Exercise instructions: Omit all pictures and give the records below again exactly as written.

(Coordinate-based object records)
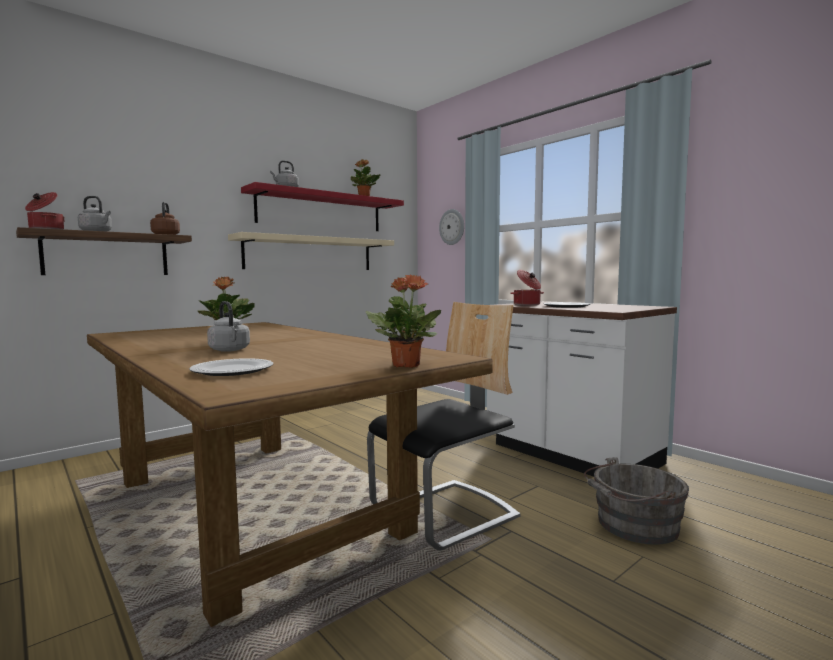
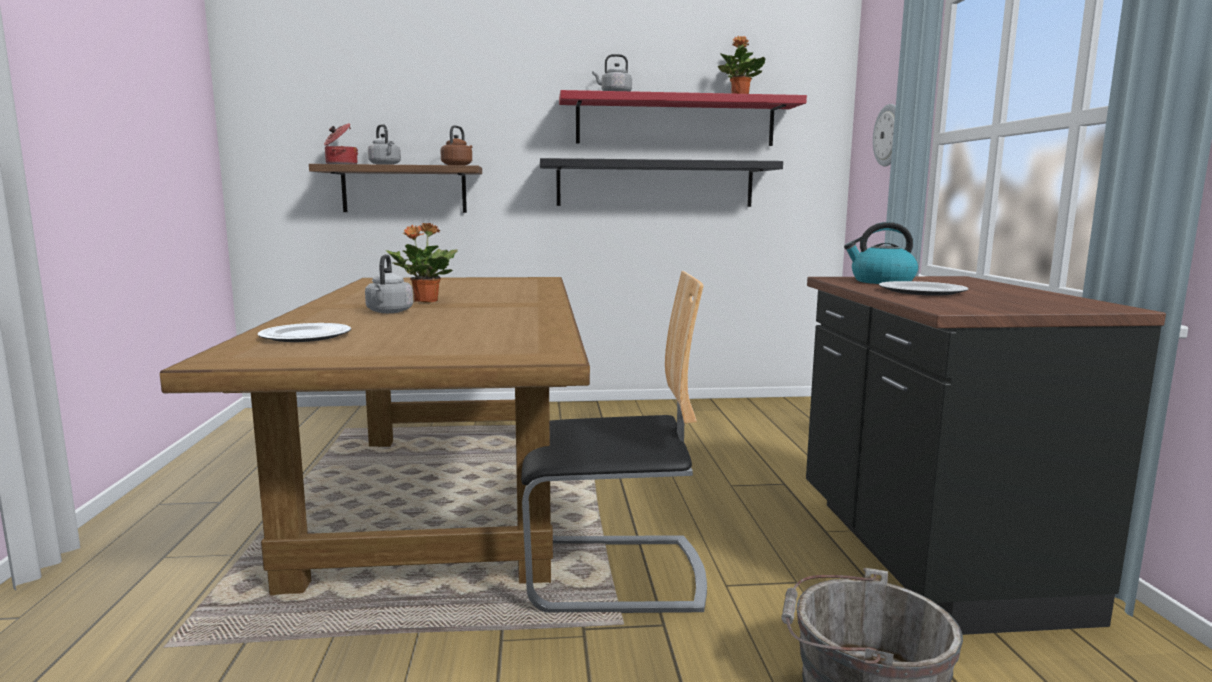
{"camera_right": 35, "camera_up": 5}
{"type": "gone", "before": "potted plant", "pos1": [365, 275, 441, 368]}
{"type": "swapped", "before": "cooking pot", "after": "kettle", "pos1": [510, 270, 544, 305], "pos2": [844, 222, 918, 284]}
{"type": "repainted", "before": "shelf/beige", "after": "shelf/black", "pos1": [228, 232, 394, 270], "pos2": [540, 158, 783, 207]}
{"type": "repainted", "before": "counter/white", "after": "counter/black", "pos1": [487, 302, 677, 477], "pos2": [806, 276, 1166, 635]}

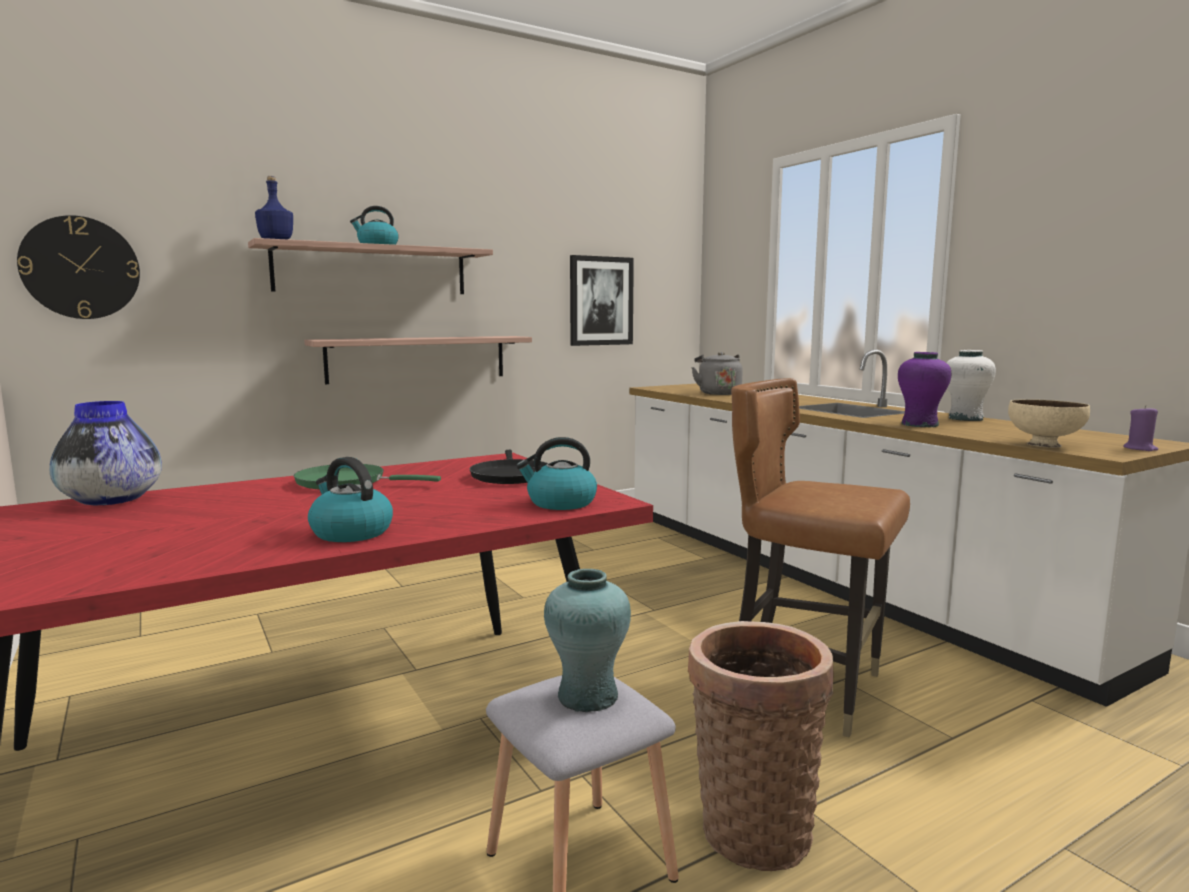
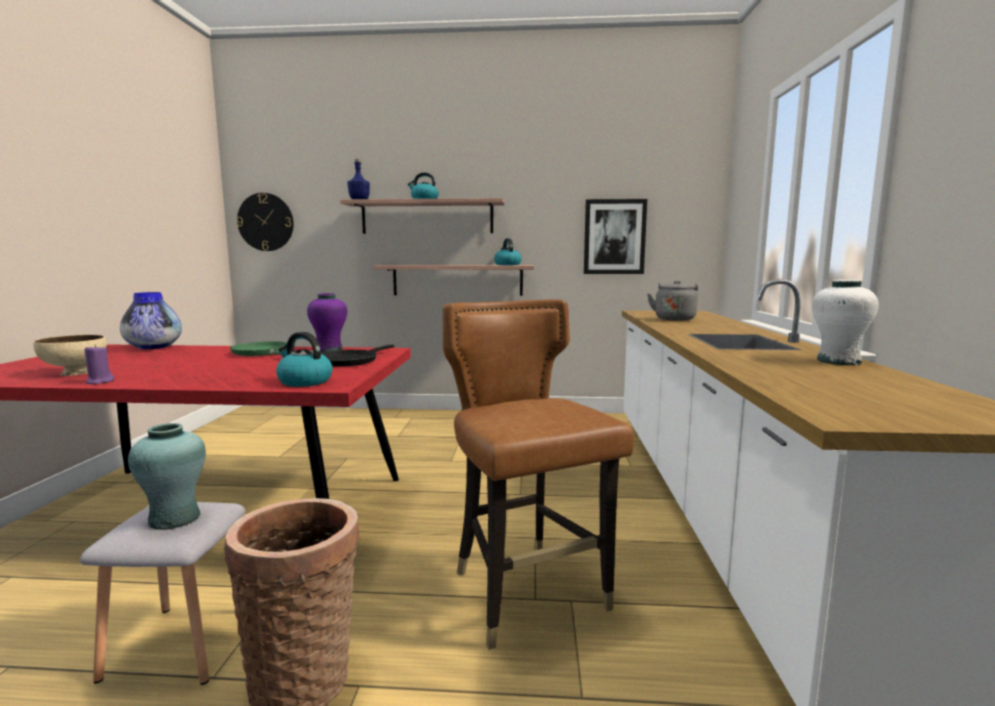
{"camera_right": 35, "camera_up": 0}
{"type": "shifted", "before": "kettle", "pos1": [308, 457, 393, 542], "pos2": [494, 238, 522, 265]}
{"type": "shifted", "before": "vase/purple", "pos1": [898, 352, 951, 427], "pos2": [307, 293, 347, 352]}
{"type": "shifted", "before": "bowl/beige", "pos1": [1008, 399, 1090, 448], "pos2": [33, 335, 107, 376]}
{"type": "shifted", "before": "candle/purple", "pos1": [1123, 405, 1158, 451], "pos2": [85, 345, 114, 385]}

Reply:
{"camera_right": 35, "camera_up": 5}
{"type": "gone", "before": "potted plant", "pos1": [365, 275, 441, 368]}
{"type": "swapped", "before": "cooking pot", "after": "kettle", "pos1": [510, 270, 544, 305], "pos2": [844, 222, 918, 284]}
{"type": "repainted", "before": "shelf/beige", "after": "shelf/black", "pos1": [228, 232, 394, 270], "pos2": [540, 158, 783, 207]}
{"type": "repainted", "before": "counter/white", "after": "counter/black", "pos1": [487, 302, 677, 477], "pos2": [806, 276, 1166, 635]}

{"camera_right": 35, "camera_up": 0}
{"type": "shifted", "before": "kettle", "pos1": [308, 457, 393, 542], "pos2": [494, 238, 522, 265]}
{"type": "shifted", "before": "vase/purple", "pos1": [898, 352, 951, 427], "pos2": [307, 293, 347, 352]}
{"type": "shifted", "before": "bowl/beige", "pos1": [1008, 399, 1090, 448], "pos2": [33, 335, 107, 376]}
{"type": "shifted", "before": "candle/purple", "pos1": [1123, 405, 1158, 451], "pos2": [85, 345, 114, 385]}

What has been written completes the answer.